Cumhurbaşkanı Erdoğan, "Firari FETÖ'cülerin İsveç'teki lüks yaşamları gündemde. Türkiye'den NATO üyeliği için destek bekleyen İsveç'in haklarında 3'er kez müebbet istenen bu firarilere ev sahipliği yapmasını, onlara kucak açmasını nasıl değerlendiriyorsunuz" sorusuna ise şu yanıtı verdi:
"Tabii ki olumlu değerlendirmiyorum. Bu arada İsveç'in yeni başbakanı randevu talebinde bulundu. Arkadaşlarımıza 'randevu verin, gelsin' dedim. Ülkemizde kendisiyle bu konuları da görüşürüz. Bizim bu noktadaki düşüncemiz değişmedi. Bu tür cezai müeyyidelere çarptırılmış olan bu teröristleri bunların yakalayıp bize vermeleri lazım. Bunlar bize verilmediği sürece parlamento aşamasında bu iş yürümez. Şu andaki yeni başbakanın yaklaşım tarzı, terörle ve teröristlerle mücadeleden yanadır; 'bizim terörü ve teröristleri barındırmamamız gerekir' diye açıklamaları var. Bu konudaki samimiyetlerini de biz tabii yapacağımız görüşmeyle test etmiş olacağız. Onların da hayrına, tüm insanlığın da hayrına olacaktır. Bizim duruşumuz değişmez. Çünkü terörle mücadelede tavizsiziz ve taviz vermeye de asla niyetimiz yok."
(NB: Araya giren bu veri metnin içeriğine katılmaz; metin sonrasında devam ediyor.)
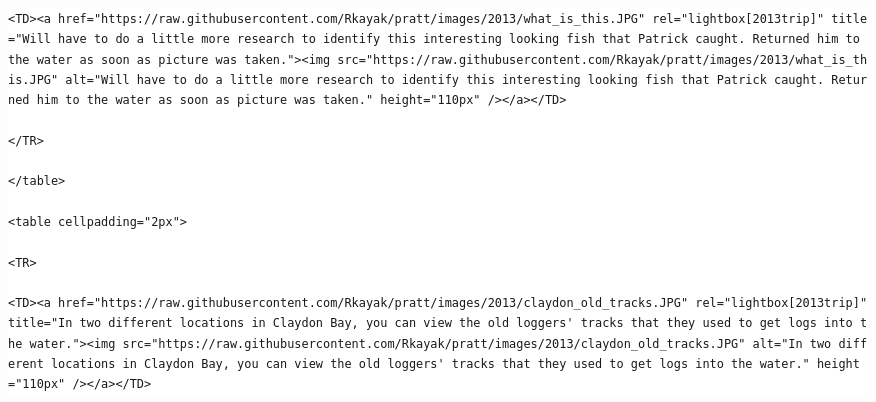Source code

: 	<TD><a href="https://raw.githubusercontent.com/Rkayak/pratt/images/2013/what_is_this.JPG" rel="lightbox[2013trip]" title="Will have to do a little more research to identify this interesting looking fish that Patrick caught. Returned him to the water as soon as picture was taken."><img src="https://raw.githubusercontent.com/Rkayak/pratt/images/2013/what_is_this.JPG" alt="Will have to do a little more research to identify this interesting looking fish that Patrick caught. Returned him to the water as soon as picture was taken." height="110px" /></a></TD>

	</TR>

	</table>

	<table cellpadding="2px">

	<TR>

	<TD><a href="https://raw.githubusercontent.com/Rkayak/pratt/images/2013/claydon_old_tracks.JPG" rel="lightbox[2013trip]" title="In two different locations in Claydon Bay, you can view the old loggers' tracks that they used to get logs into the water."><img src="https://raw.githubusercontent.com/Rkayak/pratt/images/2013/claydon_old_tracks.JPG" alt="In two different locations in Claydon Bay, you can view the old loggers' tracks that they used to get logs into the water." height="110px" /></a></TD>
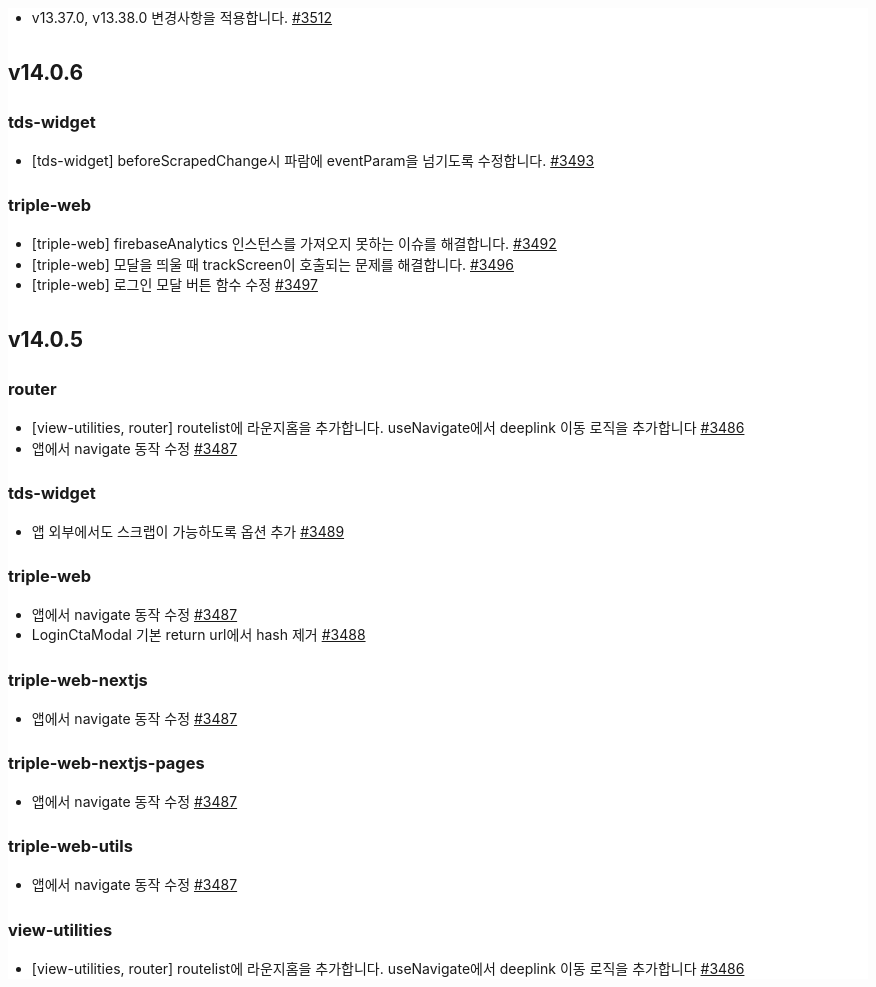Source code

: - v13.37.0, v13.38.0 변경사항을 적용합니다. [#3512](https://github.com/titicacadev/triple-frontend/pull/3512)

## v14.0.6

### tds-widget

- [tds-widget] beforeScrapedChange시 파람에 eventParam을 넘기도록 수정합니다. [#3493](https://github.com/titicacadev/triple-frontend/pull/3493)

### triple-web

- [triple-web] firebaseAnalytics 인스턴스를 가져오지 못하는 이슈를 해결합니다. [#3492](https://github.com/titicacadev/triple-frontend/pull/3492)
- [triple-web] 모달을 띄울 때 trackScreen이 호출되는 문제를 해결합니다. [#3496](https://github.com/titicacadev/triple-frontend/pull/3496)
- [triple-web] 로그인 모달 버튼 함수 수정 [#3497](https://github.com/titicacadev/triple-frontend/pull/3497)

## v14.0.5

### router

- [view-utilities, router] routelist에 라운지홈을 추가합니다. useNavigate에서 deeplink 이동 로직을 추가합니다 [#3486](https://github.com/titicacadev/triple-frontend/pull/3486)
- 앱에서 navigate 동작 수정 [#3487](https://github.com/titicacadev/triple-frontend/pull/3487)

### tds-widget

- 앱 외부에서도 스크랩이 가능하도록 옵션 추가 [#3489](https://github.com/titicacadev/triple-frontend/pull/3489)

### triple-web

- 앱에서 navigate 동작 수정 [#3487](https://github.com/titicacadev/triple-frontend/pull/3487)
- LoginCtaModal 기본 return url에서 hash 제거 [#3488](https://github.com/titicacadev/triple-frontend/pull/3488)

### triple-web-nextjs

- 앱에서 navigate 동작 수정 [#3487](https://github.com/titicacadev/triple-frontend/pull/3487)

### triple-web-nextjs-pages

- 앱에서 navigate 동작 수정 [#3487](https://github.com/titicacadev/triple-frontend/pull/3487)

### triple-web-utils

- 앱에서 navigate 동작 수정 [#3487](https://github.com/titicacadev/triple-frontend/pull/3487)

### view-utilities

- [view-utilities, router] routelist에 라운지홈을 추가합니다. useNavigate에서 deeplink 이동 로직을 추가합니다 [#3486](https://github.com/titicacadev/triple-frontend/pull/3486)
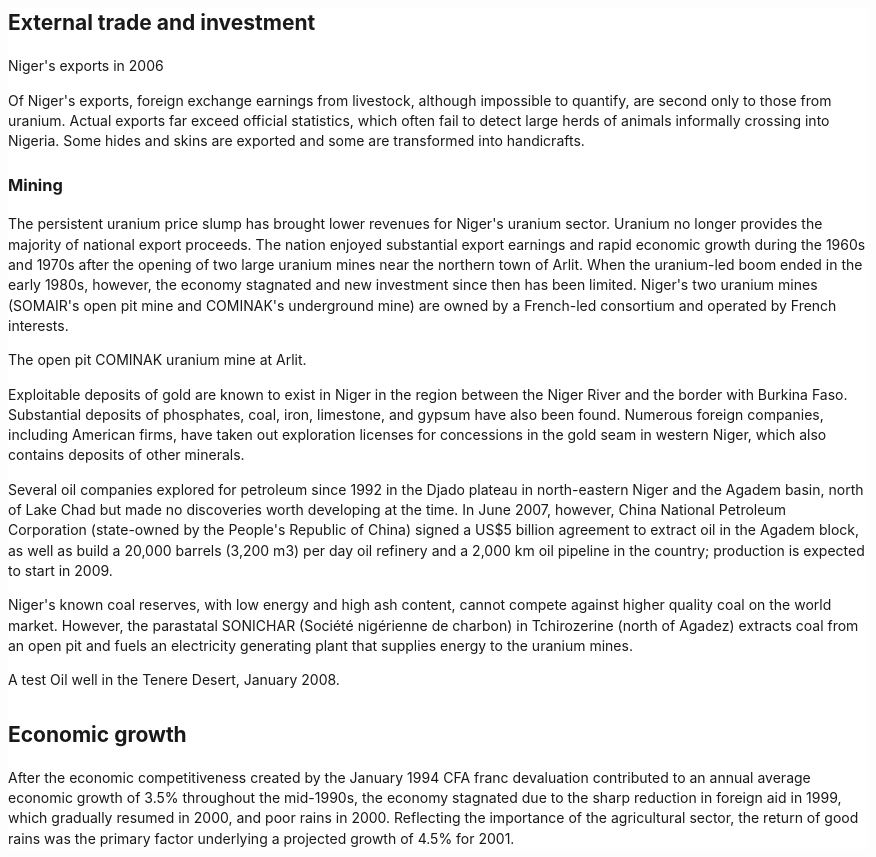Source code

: ## External trade and investment

Niger's exports in 2006

Of Niger's exports, foreign exchange earnings from livestock, although
impossible to quantify, are second only to those from uranium. Actual exports
far exceed official statistics, which often fail to detect large herds of
animals informally crossing into Nigeria. Some hides and skins are exported
and some are transformed into handicrafts.

### Mining

The persistent uranium price slump has brought lower revenues for Niger's
uranium sector. Uranium no longer provides the majority of national export
proceeds. The nation enjoyed substantial export earnings and rapid economic
growth during the 1960s and 1970s after the opening of two large uranium mines
near the northern town of Arlit. When the uranium-led boom ended in the early
1980s, however, the economy stagnated and new investment since then has been
limited. Niger's two uranium mines (SOMAIR's open pit mine and COMINAK's
underground mine) are owned by a French-led consortium and operated by French
interests.

The open pit COMINAK uranium mine at Arlit.

Exploitable deposits of gold are known to exist in Niger in the region between
the Niger River and the border with Burkina Faso. Substantial deposits of
phosphates, coal, iron, limestone, and gypsum have also been found. Numerous
foreign companies, including American firms, have taken out exploration
licenses for concessions in the gold seam in western Niger, which also
contains deposits of other minerals.

Several oil companies explored for petroleum since 1992 in the Djado plateau
in north-eastern Niger and the Agadem basin, north of Lake Chad but made no
discoveries worth developing at the time. In June 2007, however, China
National Petroleum Corporation (state-owned by the People's Republic of China)
signed a US$5 billion agreement to extract oil in the Agadem block, as well as
build a 20,000 barrels (3,200 m3) per day oil refinery and a 2,000 km oil
pipeline in the country; production is expected to start in 2009.

Niger's known coal reserves, with low energy and high ash content, cannot
compete against higher quality coal on the world market. However, the
parastatal SONICHAR (Société nigérienne de charbon) in Tchirozerine (north of
Agadez) extracts coal from an open pit and fuels an electricity generating
plant that supplies energy to the uranium mines.

A test Oil well in the Tenere Desert, January 2008.

## Economic growth

After the economic competitiveness created by the January 1994 CFA franc
devaluation contributed to an annual average economic growth of 3.5%
throughout the mid-1990s, the economy stagnated due to the sharp reduction in
foreign aid in 1999, which gradually resumed in 2000, and poor rains in 2000.
Reflecting the importance of the agricultural sector, the return of good rains
was the primary factor underlying a projected growth of 4.5% for 2001.
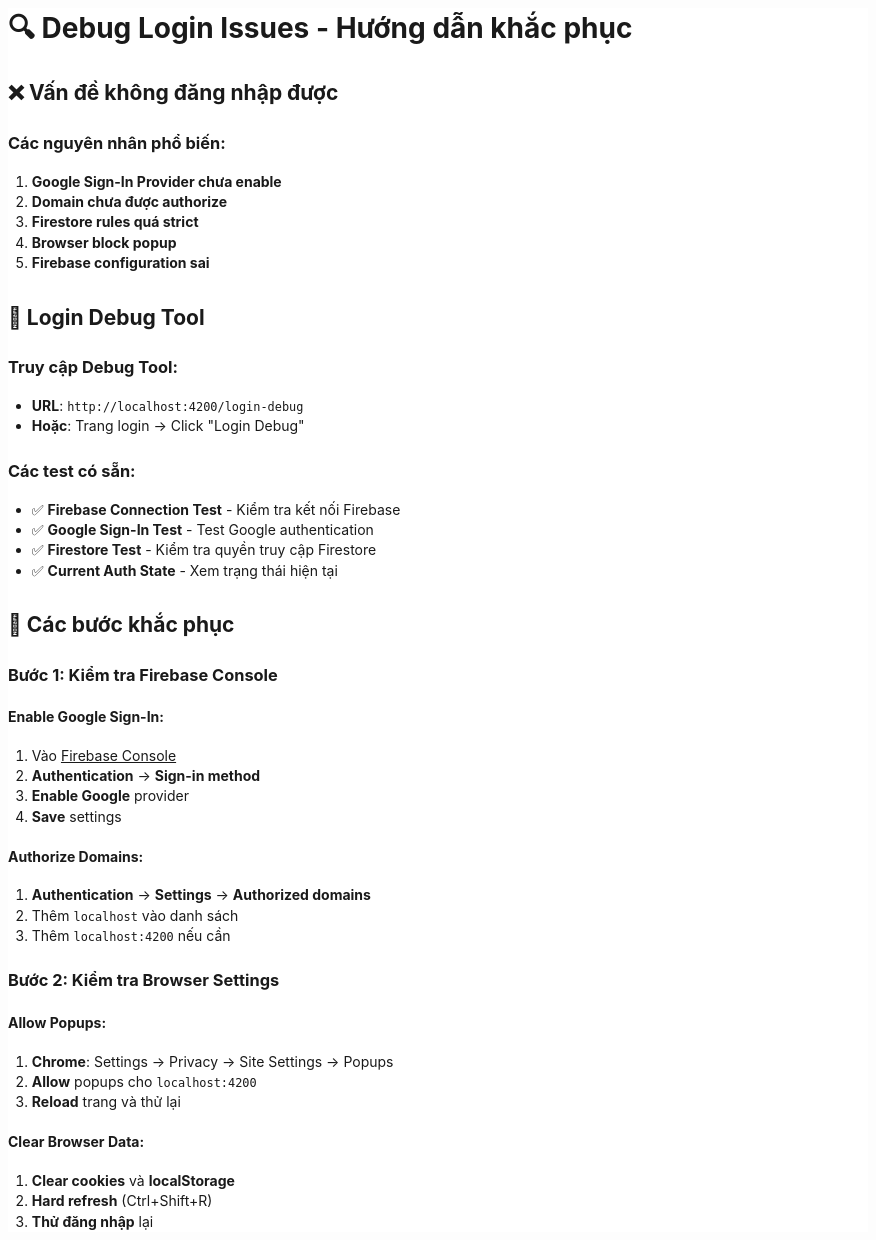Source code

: # 🔍 Debug Login Issues - Hướng dẫn khắc phục

## ❌ Vấn đề không đăng nhập được

### **Các nguyên nhân phổ biến:**

1. **Google Sign-In Provider chưa enable**
2. **Domain chưa được authorize**
3. **Firestore rules quá strict**
4. **Browser block popup**
5. **Firebase configuration sai**

## 🔧 **Login Debug Tool**

### **Truy cập Debug Tool:**
- **URL**: `http://localhost:4200/login-debug`
- **Hoặc**: Trang login → Click "Login Debug"

### **Các test có sẵn:**
- ✅ **Firebase Connection Test** - Kiểm tra kết nối Firebase
- ✅ **Google Sign-In Test** - Test Google authentication
- ✅ **Firestore Test** - Kiểm tra quyền truy cập Firestore
- ✅ **Current Auth State** - Xem trạng thái hiện tại

## 🚀 **Các bước khắc phục**

### **Bước 1: Kiểm tra Firebase Console**

#### **Enable Google Sign-In:**
1. Vào [Firebase Console](https://console.firebase.google.com/project/vattuchinhhang-c5952)
2. **Authentication** → **Sign-in method**
3. **Enable Google** provider
4. **Save** settings

#### **Authorize Domains:**
1. **Authentication** → **Settings** → **Authorized domains**
2. Thêm `localhost` vào danh sách
3. Thêm `localhost:4200` nếu cần

### **Bước 2: Kiểm tra Browser Settings**

#### **Allow Popups:**
1. **Chrome**: Settings → Privacy → Site Settings → Popups
2. **Allow** popups cho `localhost:4200`
3. **Reload** trang và thử lại

#### **Clear Browser Data:**
1. **Clear cookies** và **localStorage**
2. **Hard refresh** (Ctrl+Shift+R)
3. **Thử đăng nhập** lại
Türk Devletleri Teşkilatı Devlet Başkanları Zirvesi'nin, 11 Kasım'da Özbekistan'ın Semerkant şehrinde yapılacağı anımsatılarak, "Bu bağlamda aslında tam bir yıl önce İstanbul'daki zirvede kritik bir mesaj vermiştiniz ve mesajınızda 'Kuzey Kıbrıs Türk Cumhuriyeti'ni aramızda görmeyi canıgönülden arzu ediyoruz' demiştiniz. Kuzey Kıbrıs Türk Cumhuriyeti gözlemci üye olarak katılacak, ancak daimi üyeliği için bir kapı aralanacak mı, bu zirveden böyle bir sonuç beklenir mi" sorusuna karşılık Erdoğan, şunları söyledi:
"Beklenmemesi için bir sebep yok. Katılan ülkeler, bizler için gerçekten olumlu sinyal vermesi gereken ülkeler. Yani Türk Devletleri Topluluğu olarak, burada yaptığımız ikili görüşmelerde her zaman şunu söylüyorlar, 'Türkiye bu konuda nasıl bir adım atarsa biz de tabii ki onun yanındayız'. Nitekim bugün İlham Aliyev kardeşimle de yaptığımız görüşmede yaklaşım buydu. Burada Türk Devletleri Topluluğu Zirvesi'nde tabii ki onu da çalışacağız ve Semerkant'ta alınması gereken en olumlu neticeyi de alacağız. Temennimiz, Kuzey Kıbrıs Türk Cumhuriyeti'ne yönelik Birleşmiş Milletler'de yaptığımız açıklamalar istikametinde, Türk Devletleri liderleri olarak müşterek bir çalışmanın içerisine girmek."